How To Choose Your Next Drum Set

Buying a new drum set is a little different than buying most instruments. It’s not just that you’ll need a van to drag the whole thing home; you’re making an investment that’s not going to be put away in a closet or shoved in a garage in the next few years. You’ve got to live with your drum set, so it’s important to follow the tips listed below before you make a purchase.

Look at Your Budget

Your journey towards a new drum kit should always start with cold, hard cash. Try to come up with a workable budget that has very definitive ceiling before you even start looking. If this is your first drum set, take the time to educate yourself about the average price of a kit. If you’ve got a set already, try to factor in the money you’ll make by selling your current drums into your budget. If you’ve got a strong enough budget, you should be able to eliminate some of the kits that are realistically outside of your range.

Think About Utility

Why are you getting a new drum set? Are you just looking to replace something that was stolen or damaged? Are you looking to finally upgrade to something that’s worthy of being on stage? Are you just looking for a set on which you can learn? There are different drum sets for different types of drummers, so don’t get sucked into the idea that only one particular set will do.
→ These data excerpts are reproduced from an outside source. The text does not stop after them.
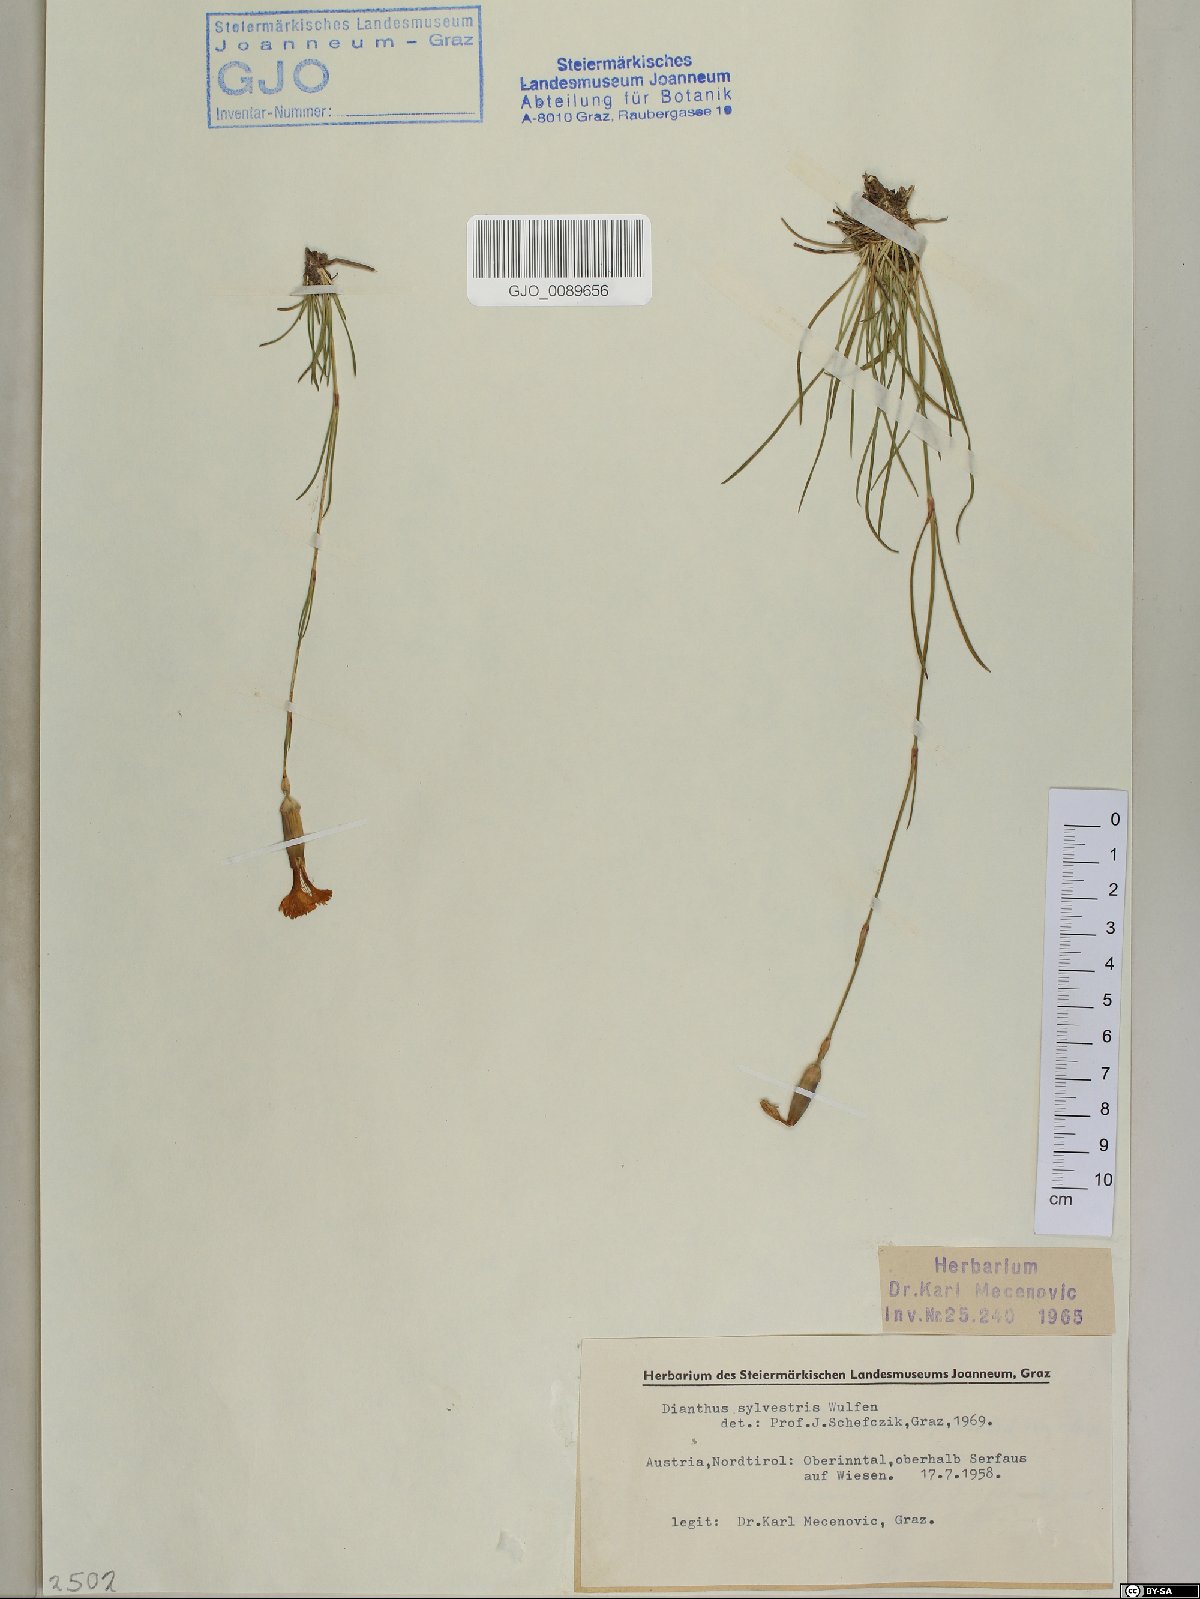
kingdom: Plantae
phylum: Tracheophyta
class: Magnoliopsida
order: Caryophyllales
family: Caryophyllaceae
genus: Dianthus
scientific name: Dianthus sylvestris
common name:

Find the kit that actually meets your needs so that you won’t have to go shopping again any time soon.

Do Some Triage

How much of your current kit really needs to go? While it’s great to have a totally matching set, buying a new set piecemeal might be better for your budget. Take a look at your snare, your hi-hat and your cymbals before you go out and start shopping – if any of them are in good condition, you might actually be better off replacing individual pieces of your kit instead of buying an entirely new drum set. If you need to replace more than one or two pieces, though, you’ll probably want to replace the entire thing.

Try Something New

Finally, be willing to throw caution to the wind if you can find a great deal. If you’re not looking for something that’s gig-ready, you’ve really got a ton of different alternatives out there. If you want something that’s a little more friendly for neighbors and roommates, for example, you might want to try an electronic kit. If you really care about how your drums look, you might want to go vintage. If you’re willing to ditch your preconceived notions of what makes a good drum kit, you might find something that’s a lot more fun to play.

Don’t get stuck on a single idea. Put together a budget, look at what you have, figure out what you need, and be willing to accept new ideas. If you can do all of that, you’ll be able to find a drum set that matches and exceeds your needs.